Cuando publicó su primera novela, a los veintiséis años, la gente se escandalizó. «¿Cómo es posible que alguien tan joven escriba tan bien?», se preguntaron. «¡Llevaba catorce años escribiendo!», contesta Truman Capote, muchos años después, en el prólogo de Música para camaleones.
Desde muy temprano Truman Capote supo que lo suyo era escribir. La vocación le fue revelada sin necesidad de someterse a los crueles vaivenes de la experimentación profesional. Parecía un verdadero regalo de Dios. Pero «cuando Dios te da un regalo, también te da un látigo; y el látigo tiene cómo único fin la autoflagelación», escribe Capote.
Al comienzo, escribir era entretenido, una forma elevada de diversión. «Dejó de ser divertido cuando descubrí la diferencia entre buena y mala escritura, y luego descubrí algo más alarmante: la diferencia entre muy buena escritura y auténtico arte; es sutil, pero salvaje. Y después de eso, ¡el látigo descendió sobre mí!».
Leer A sangre fría es una experiencia extraordinaria. Si no lo han hecho todavía, se las recomiendo. Durante los breves momentos en los que se pueden quitar los ojos de la novela uno se pregunta cómo fue que Capote logró escribir algo tan atrapante a partir de una noticia que no había ameritado más de 300 palabras del New York Times. Dicen que A sangre fría inauguró el género de true crime. Y no solo eso. Es quizás el antecedente más claro del llamado Nuevo periodismo, que luego sería célebremente desarrollado, entre otros, por Hunter S. Thompson (Miedo y asco en Las Vegas), Joan Didion, y Norman Mailer. Mailer originalmente había criticado duramente la «novela periodística» de Capote, que le parecía una «falta de imaginación», pero luego se adentraría con devoción en el género que inauguró este portentoso escritor que demostraba estar adelantado a su época.
A sangre fría le tomó seis años a Capote. Seis años angustiosos («nerve-shattering») en los que Capote no sabía si de ellos resultaría un libro. Imaginen eso. Un prometedor escritor que dedica los años de su prime a «vagar por las planicies de Kansas». Según Capote fue un riesgo nada diferente del que toman regularmente «los tipos que se ganan la vida en los billares o jugando a las cartas».

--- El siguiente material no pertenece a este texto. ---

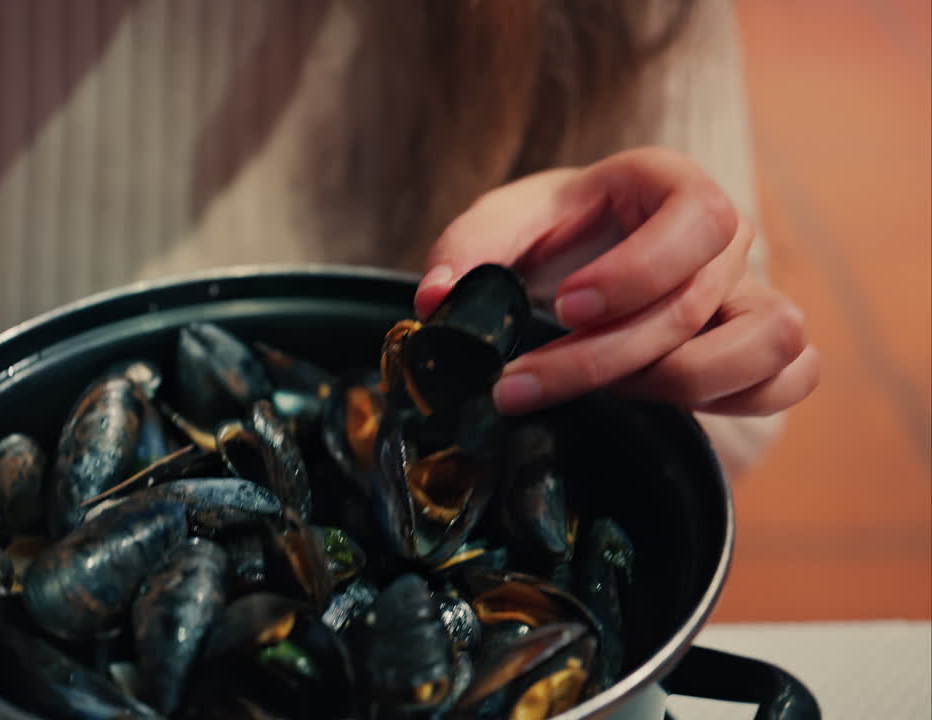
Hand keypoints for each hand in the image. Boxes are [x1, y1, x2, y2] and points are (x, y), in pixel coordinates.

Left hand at [416, 147, 819, 418]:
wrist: (580, 258)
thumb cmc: (548, 233)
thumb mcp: (500, 224)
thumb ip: (466, 251)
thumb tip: (436, 302)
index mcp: (670, 184)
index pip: (696, 217)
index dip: (637, 272)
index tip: (565, 309)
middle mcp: (723, 238)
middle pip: (698, 302)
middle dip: (603, 357)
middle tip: (517, 385)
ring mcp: (750, 292)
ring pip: (770, 342)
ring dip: (679, 385)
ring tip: (599, 398)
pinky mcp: (757, 345)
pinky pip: (789, 377)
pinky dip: (736, 401)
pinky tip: (654, 407)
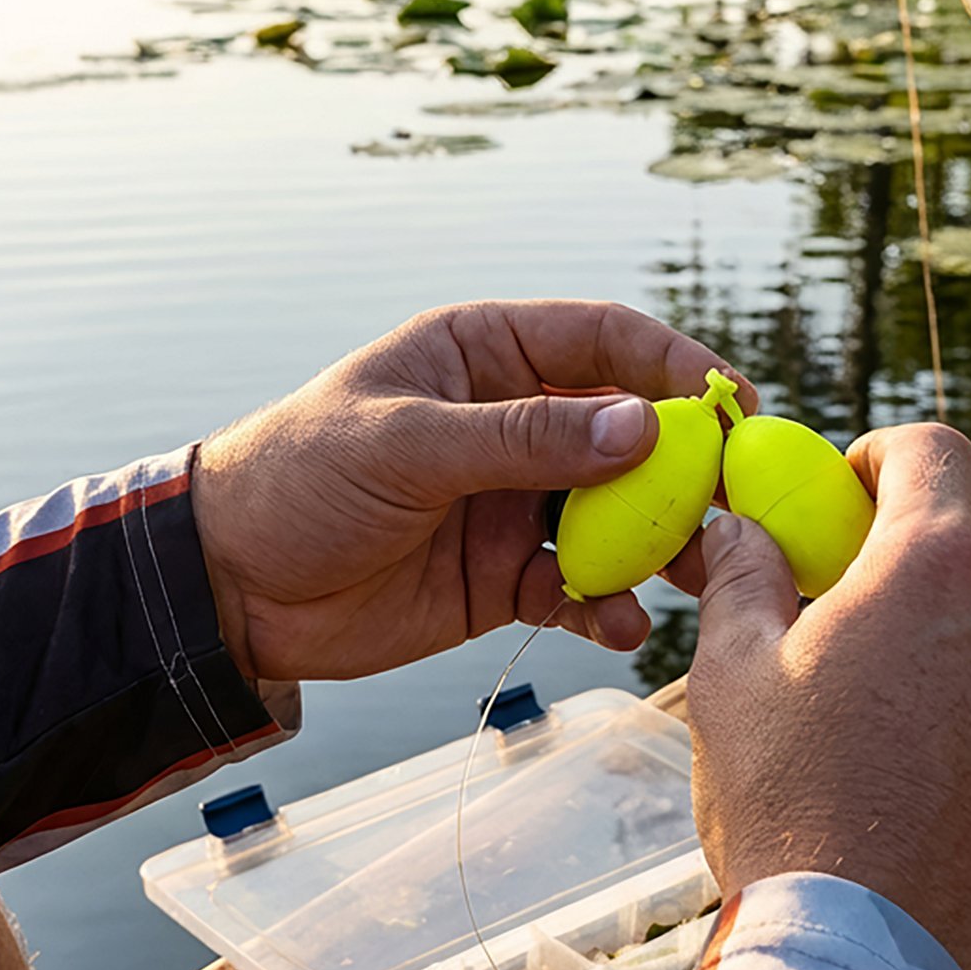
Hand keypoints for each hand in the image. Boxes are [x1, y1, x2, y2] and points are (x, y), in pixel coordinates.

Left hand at [190, 301, 754, 680]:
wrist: (232, 588)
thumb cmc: (300, 480)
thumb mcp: (406, 445)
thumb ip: (523, 439)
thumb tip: (642, 430)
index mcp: (486, 358)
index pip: (603, 343)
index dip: (675, 369)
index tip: (737, 406)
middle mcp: (512, 427)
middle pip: (628, 437)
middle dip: (686, 471)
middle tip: (737, 507)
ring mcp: (512, 505)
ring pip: (615, 519)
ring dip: (660, 546)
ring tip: (699, 576)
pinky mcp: (504, 578)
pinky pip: (577, 590)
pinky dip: (606, 608)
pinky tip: (619, 626)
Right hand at [686, 423, 970, 969]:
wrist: (867, 966)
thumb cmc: (788, 813)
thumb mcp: (732, 680)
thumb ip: (742, 579)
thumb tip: (738, 531)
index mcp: (939, 568)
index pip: (932, 451)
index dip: (881, 458)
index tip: (849, 494)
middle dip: (925, 553)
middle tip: (860, 610)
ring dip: (970, 638)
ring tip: (899, 713)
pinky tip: (944, 779)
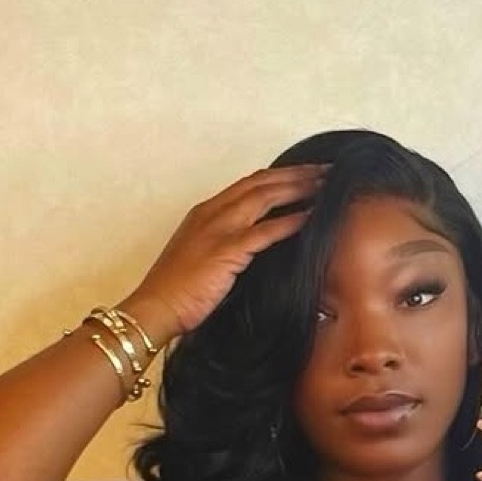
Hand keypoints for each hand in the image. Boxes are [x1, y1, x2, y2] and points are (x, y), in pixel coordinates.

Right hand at [130, 163, 328, 336]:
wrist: (155, 309)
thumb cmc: (176, 292)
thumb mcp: (203, 258)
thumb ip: (226, 246)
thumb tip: (256, 249)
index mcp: (205, 213)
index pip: (248, 184)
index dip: (279, 176)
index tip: (305, 174)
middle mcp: (211, 213)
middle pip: (260, 182)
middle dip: (295, 174)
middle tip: (326, 171)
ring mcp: (218, 229)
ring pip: (264, 197)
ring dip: (298, 188)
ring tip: (326, 185)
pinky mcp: (226, 251)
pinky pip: (264, 231)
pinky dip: (289, 222)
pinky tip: (310, 217)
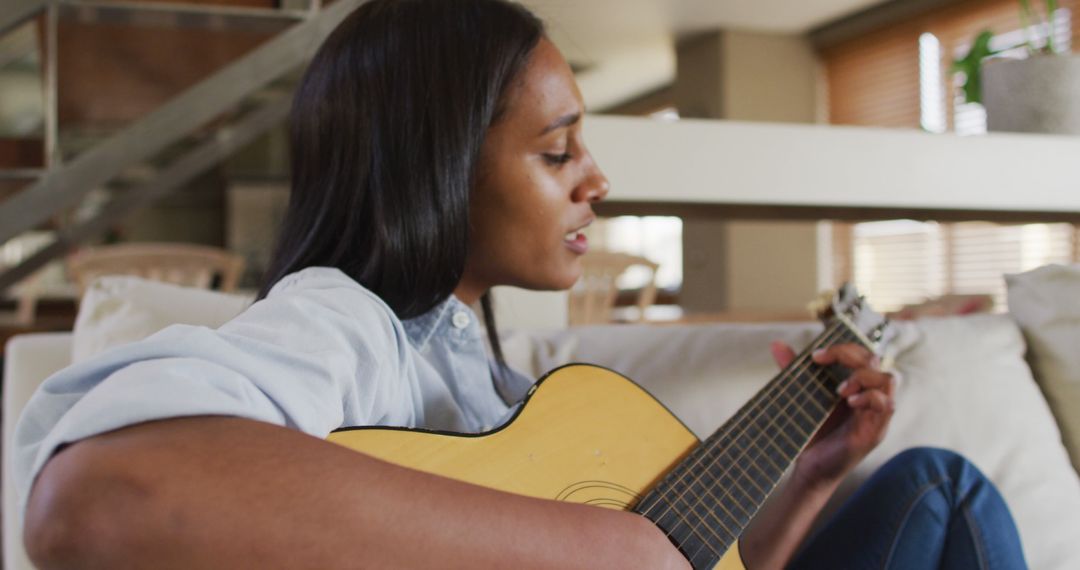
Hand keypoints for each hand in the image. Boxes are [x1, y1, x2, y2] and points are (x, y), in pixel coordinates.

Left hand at [769, 342, 895, 487]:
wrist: (810, 468)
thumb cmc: (811, 433)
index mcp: (856, 386)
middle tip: (824, 363)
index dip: (843, 348)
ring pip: (889, 379)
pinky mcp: (876, 431)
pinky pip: (887, 405)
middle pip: (876, 360)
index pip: (862, 354)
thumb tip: (776, 344)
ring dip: (863, 377)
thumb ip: (795, 372)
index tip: (815, 356)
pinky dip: (870, 398)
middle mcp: (869, 397)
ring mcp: (875, 414)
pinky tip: (849, 402)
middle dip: (851, 355)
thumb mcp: (803, 398)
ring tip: (839, 390)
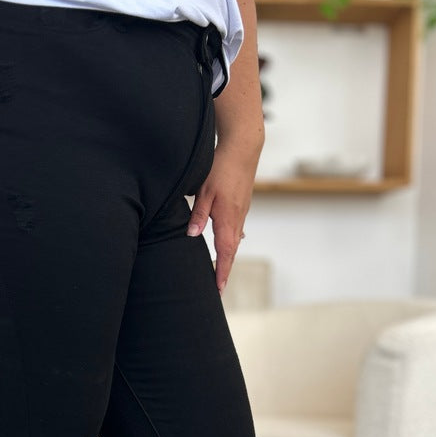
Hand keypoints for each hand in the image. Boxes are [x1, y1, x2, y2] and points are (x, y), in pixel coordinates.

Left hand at [186, 140, 258, 293]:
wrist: (243, 148)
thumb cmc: (222, 167)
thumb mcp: (204, 190)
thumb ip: (198, 214)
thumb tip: (192, 235)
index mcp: (227, 218)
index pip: (225, 253)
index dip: (221, 272)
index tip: (219, 288)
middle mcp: (237, 219)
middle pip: (231, 252)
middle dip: (225, 270)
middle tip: (219, 288)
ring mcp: (242, 212)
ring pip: (235, 241)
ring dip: (228, 257)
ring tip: (221, 271)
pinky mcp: (242, 205)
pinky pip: (237, 229)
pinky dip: (231, 242)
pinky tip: (230, 243)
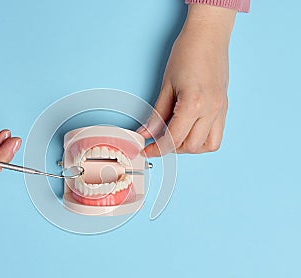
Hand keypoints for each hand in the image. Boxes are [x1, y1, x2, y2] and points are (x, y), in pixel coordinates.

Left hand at [138, 4, 235, 155]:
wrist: (209, 34)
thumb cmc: (187, 53)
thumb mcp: (166, 86)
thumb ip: (156, 114)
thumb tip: (146, 133)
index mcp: (194, 104)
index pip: (174, 139)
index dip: (157, 148)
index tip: (147, 149)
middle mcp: (211, 110)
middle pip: (191, 146)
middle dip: (172, 148)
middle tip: (158, 140)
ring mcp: (221, 109)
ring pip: (208, 145)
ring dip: (190, 146)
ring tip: (175, 136)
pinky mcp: (224, 107)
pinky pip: (217, 134)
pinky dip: (203, 139)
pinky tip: (190, 130)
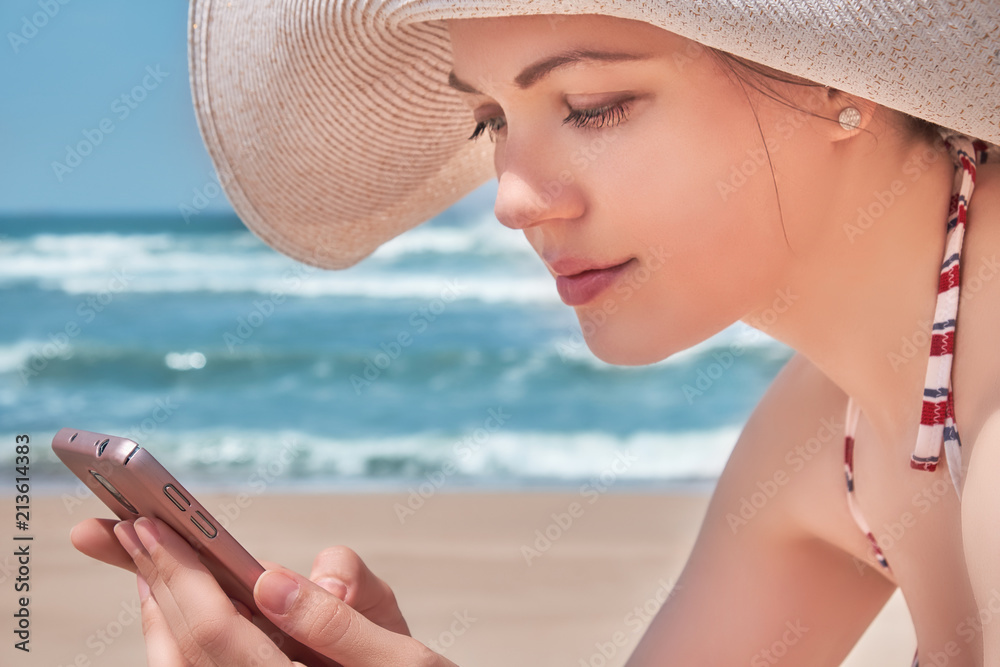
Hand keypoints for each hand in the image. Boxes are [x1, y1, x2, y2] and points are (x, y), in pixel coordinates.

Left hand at [72, 516, 457, 665]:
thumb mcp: (406, 661)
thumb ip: (341, 622)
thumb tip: (273, 581)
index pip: (217, 633)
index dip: (178, 576)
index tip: (148, 525)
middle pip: (181, 650)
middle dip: (151, 582)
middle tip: (118, 530)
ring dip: (156, 611)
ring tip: (145, 560)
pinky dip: (177, 636)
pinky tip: (179, 606)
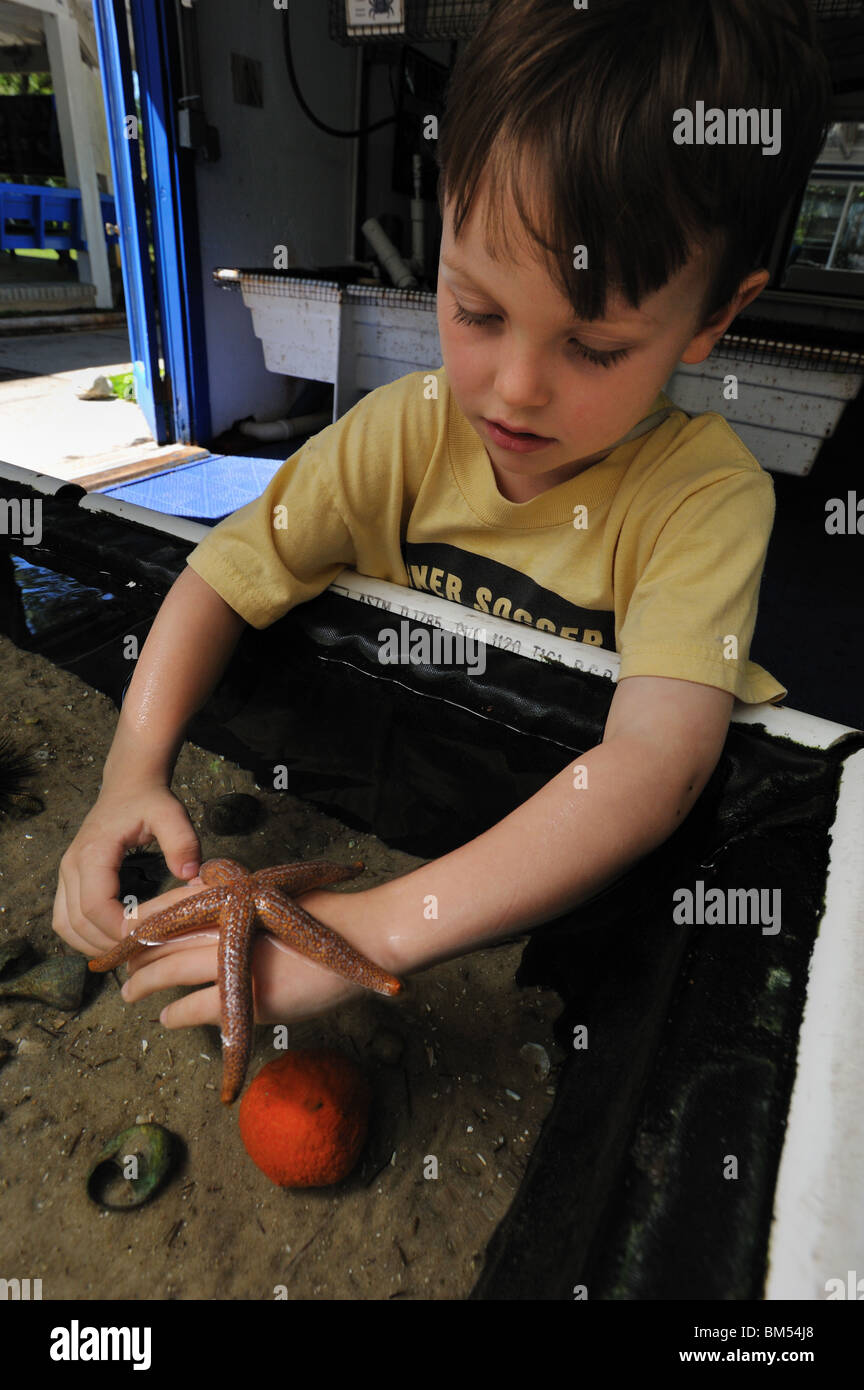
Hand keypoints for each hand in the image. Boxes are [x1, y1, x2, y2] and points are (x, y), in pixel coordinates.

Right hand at [52, 783, 201, 958]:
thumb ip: (183, 842)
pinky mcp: (68, 881)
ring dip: (95, 945)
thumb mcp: (171, 814)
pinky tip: (114, 939)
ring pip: (67, 927)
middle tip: (146, 951)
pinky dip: (85, 937)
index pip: (95, 906)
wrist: (128, 785)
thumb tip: (191, 876)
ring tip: (130, 950)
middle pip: (78, 924)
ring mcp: (65, 875)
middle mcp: (70, 867)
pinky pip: (66, 920)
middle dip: (110, 943)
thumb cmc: (149, 800)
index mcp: (92, 853)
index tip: (152, 935)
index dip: (120, 928)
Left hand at [121, 886, 369, 1029]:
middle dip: (135, 954)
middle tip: (120, 965)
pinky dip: (175, 1014)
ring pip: (170, 972)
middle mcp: (225, 925)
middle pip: (163, 939)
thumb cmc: (322, 912)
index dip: (144, 921)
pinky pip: (195, 1008)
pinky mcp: (246, 995)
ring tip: (130, 992)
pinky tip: (166, 1017)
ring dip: (144, 983)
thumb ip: (235, 899)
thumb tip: (198, 900)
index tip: (126, 931)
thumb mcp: (272, 894)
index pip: (171, 906)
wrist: (358, 939)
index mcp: (231, 898)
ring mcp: (233, 960)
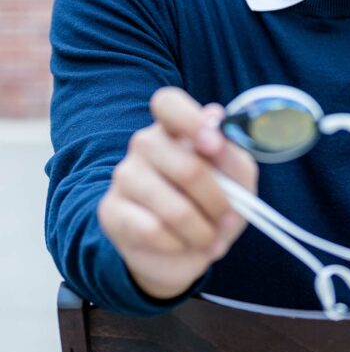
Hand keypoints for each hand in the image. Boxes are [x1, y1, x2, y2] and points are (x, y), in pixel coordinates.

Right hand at [98, 87, 257, 299]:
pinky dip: (179, 244)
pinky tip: (181, 243)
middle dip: (218, 202)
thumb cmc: (212, 203)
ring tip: (209, 238)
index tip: (213, 144)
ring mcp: (125, 175)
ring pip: (174, 209)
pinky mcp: (111, 211)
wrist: (184, 249)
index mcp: (176, 126)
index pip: (168, 103)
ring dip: (202, 232)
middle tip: (227, 217)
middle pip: (188, 168)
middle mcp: (145, 144)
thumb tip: (216, 130)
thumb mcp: (237, 178)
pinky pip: (154, 231)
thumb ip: (231, 154)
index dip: (191, 120)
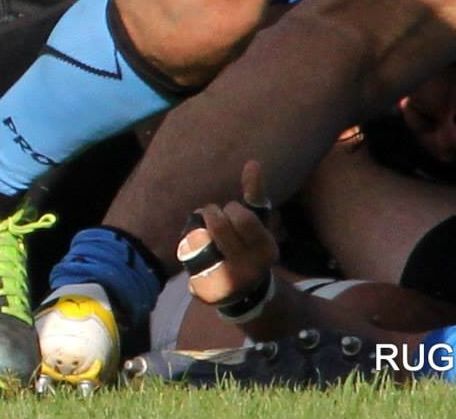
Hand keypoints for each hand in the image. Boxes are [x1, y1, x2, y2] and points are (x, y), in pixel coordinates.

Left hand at [176, 161, 279, 310]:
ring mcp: (228, 284)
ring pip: (199, 244)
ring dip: (196, 232)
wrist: (246, 293)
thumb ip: (256, 194)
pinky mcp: (207, 294)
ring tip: (199, 231)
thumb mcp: (260, 223)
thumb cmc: (251, 246)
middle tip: (209, 214)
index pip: (242, 216)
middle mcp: (250, 269)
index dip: (231, 209)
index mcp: (267, 249)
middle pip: (218, 227)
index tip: (231, 211)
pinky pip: (188, 263)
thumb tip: (252, 162)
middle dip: (210, 214)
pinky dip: (189, 253)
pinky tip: (196, 256)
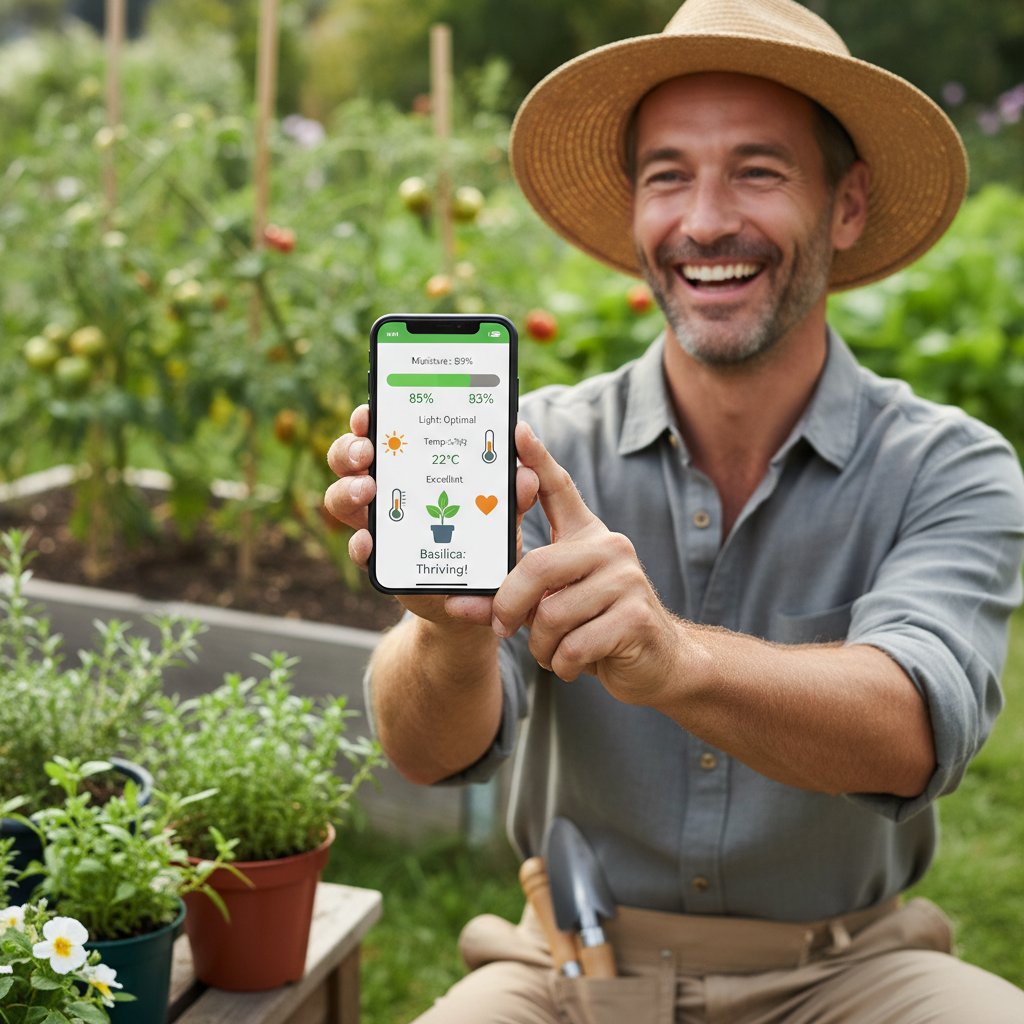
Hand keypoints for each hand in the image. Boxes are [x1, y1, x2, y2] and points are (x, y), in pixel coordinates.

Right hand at [324, 407, 541, 625]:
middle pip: (349, 458)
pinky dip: (359, 544)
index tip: (368, 413)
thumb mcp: (503, 511)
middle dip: (350, 449)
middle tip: (367, 452)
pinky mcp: (381, 560)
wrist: (477, 590)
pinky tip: (368, 540)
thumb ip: (512, 494)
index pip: (381, 431)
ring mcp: (379, 522)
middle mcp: (386, 487)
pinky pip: (358, 549)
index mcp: (411, 463)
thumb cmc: (485, 535)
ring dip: (348, 490)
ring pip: (340, 498)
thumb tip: (526, 475)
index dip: (366, 419)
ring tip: (368, 491)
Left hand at [491, 424, 679, 706]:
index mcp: (588, 536)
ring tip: (551, 651)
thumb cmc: (597, 628)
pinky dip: (562, 664)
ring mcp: (627, 581)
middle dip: (510, 607)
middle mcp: (610, 548)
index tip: (517, 430)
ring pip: (551, 614)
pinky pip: (574, 644)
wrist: (659, 663)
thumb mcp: (552, 606)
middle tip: (503, 628)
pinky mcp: (635, 618)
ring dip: (540, 646)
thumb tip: (454, 602)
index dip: (537, 460)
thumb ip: (510, 597)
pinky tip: (573, 663)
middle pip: (537, 568)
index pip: (560, 489)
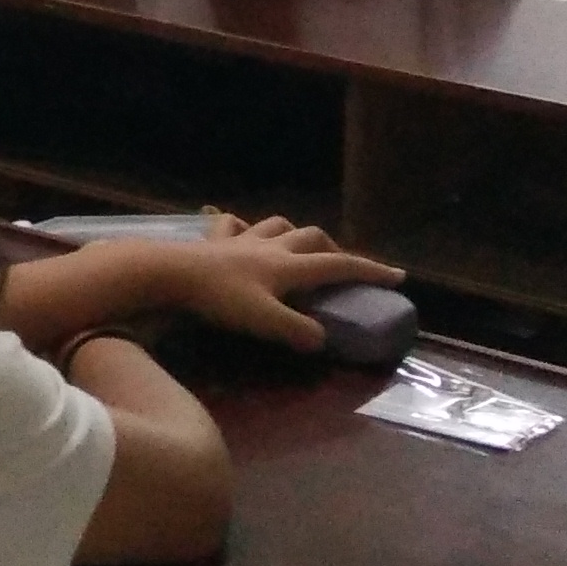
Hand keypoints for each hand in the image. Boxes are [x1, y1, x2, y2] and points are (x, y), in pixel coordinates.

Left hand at [151, 213, 405, 354]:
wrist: (169, 272)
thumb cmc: (220, 299)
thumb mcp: (265, 322)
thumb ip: (298, 331)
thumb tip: (324, 340)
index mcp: (288, 266)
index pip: (338, 266)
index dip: (369, 270)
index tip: (397, 276)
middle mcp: (270, 247)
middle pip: (312, 237)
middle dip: (333, 249)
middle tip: (341, 265)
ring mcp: (241, 240)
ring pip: (276, 225)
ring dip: (293, 232)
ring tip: (297, 245)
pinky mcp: (213, 241)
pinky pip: (230, 225)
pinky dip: (241, 227)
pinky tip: (239, 232)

Aunque la apuesta sería reivindicada por la historia, Capote mismo juzgaría con dureza su novela periodistíca. Años más tarde, cuando A sangre fría ya se había consolidado como un clásico moderno, Capote escribiría lo siguiente: «Leí cada palabra que alguna vez publiqué, y decidí que nunca, ni una sola vez en mi vida como escritor, había plenamente explotado toda la energía y emoción estética que el material contenía». El autor de la obra maestra estaba insatisfecho con su creación que, si maestra, no había alcanzado el nivel de lo sublime.
El Capote que escribe el prólogo de Música para camaleones y reflexiona sobre estas cuestiones es un Capote optimista. Si bien ya había vivido años bajo el látigo del «noble pero despiadado maestro», miraba el futuro con los ojos de quien ve la posibilidad de refinar su oficio; con la esperanza de —quién quita— trascender lo artesanal y alcanzar lo auténticamente artístico.
Parece increíble que el autor de una obra maestra la juzgue como insuficiente. Pero la eterna insatisfacción es al mismo tiempo gasolina y condena del artista. Pessoa lo pondría en palabras memorables, en un párrafo perfecto, que solo él podría encontrar insuficiente:
Lo que me duele es que lo mejor es malo, y que otro, si lo hubiera y con el cual yo sueño, lo habría hecho mejor. Todo lo que hacemos, en el arte o en la vida, es la copia imperfecta de aquello que pensábamos hacer. Desdice no sólo de la perfección externa, sino también de la perfección interna; falta no sólo a la regla de lo que debería ser, sino también a la regla de lo que juzgábamos que podría ser. Estamos huecos no sólo por dentro, sino también por fuera, parias de la promesa y de la anticipación.
La evolución artística de Capote no resultó como él la había soñado; ni como sus lectores la habrían querido. El prólogo de Música para camaleones es el de un artista consciente de su progreso y de su potencial; sugiere, casi, una culminación inevitable en los anaqueles de la grandeza literaria. Pero lo que seguiría no sería el afianzamiento del artista, ni la aproximación a las fronteras de lo imposible. Seguiría el declive. Las drogas. El alcohol. El encogimiento —literal— de su cerebro. Su última novela, polémica en su momento, mala en general, no está un escalafón por encima de A sangre fría, sino que es apenas un tejemaneje inconcluso que ni siquiera serviría de andamio para sostener la novela de no ficción con la que Capote, sin saberlo, había ya alcanzado su más grande cúspide.